Working with Mixed Data Types

import { bisect } from '@sinequa/atomic';

// Separate strings and numbers
const mixedArray = [1, 'hello', 42, 'world', true, false];

const { true: numbers, false: nonNumbers } =
bisect(mixedArray, item => typeof item === 'number');

// numbers = [1, 42]
// nonNumbers = ['hello', 'world', true, false]
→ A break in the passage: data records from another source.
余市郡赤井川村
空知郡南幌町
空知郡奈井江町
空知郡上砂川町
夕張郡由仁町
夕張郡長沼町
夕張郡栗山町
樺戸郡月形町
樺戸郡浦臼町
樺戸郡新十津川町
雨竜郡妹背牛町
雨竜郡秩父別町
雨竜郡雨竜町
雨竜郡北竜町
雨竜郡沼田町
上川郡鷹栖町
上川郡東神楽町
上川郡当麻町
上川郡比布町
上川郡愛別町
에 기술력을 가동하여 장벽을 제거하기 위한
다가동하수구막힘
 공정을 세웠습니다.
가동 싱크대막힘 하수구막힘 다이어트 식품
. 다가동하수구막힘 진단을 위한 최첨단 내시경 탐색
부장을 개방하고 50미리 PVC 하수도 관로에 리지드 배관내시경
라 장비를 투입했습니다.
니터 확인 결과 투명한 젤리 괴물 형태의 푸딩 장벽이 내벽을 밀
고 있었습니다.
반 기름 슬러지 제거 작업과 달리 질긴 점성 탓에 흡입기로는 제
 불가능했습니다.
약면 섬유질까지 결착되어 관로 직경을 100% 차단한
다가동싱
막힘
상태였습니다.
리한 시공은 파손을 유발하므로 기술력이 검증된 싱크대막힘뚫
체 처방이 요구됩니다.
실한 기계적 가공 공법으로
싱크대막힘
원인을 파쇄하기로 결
Combining with Other Array Operations

import { bisect } from '@sinequa/atomic';

const data = [10, 20, 30, 40, 50, 60];

// First separate elements above and below a threshold
const { true: aboveThreshold, false: belowThreshold } =
bisect(data, value => value > 35);

// Then perform additional operations on each group
const doubledAboveThreshold = aboveThreshold.map(value => value * 2);
const sumBelowThreshold = belowThreshold.reduce((sum, value) => sum + value, 0);

// doubledAboveThreshold = [80, 100, 120]
// sumBelowThreshold = 60

Performance Considerations

The bisect function uses JavaScript's reduce method to process the array, which means it has a time complexity of O(n) where n is the length of the input array. This is optimal for a single-pass partition operation.

For very large arrays, consider that the function creates two new arrays in memory rather than modifying the original array.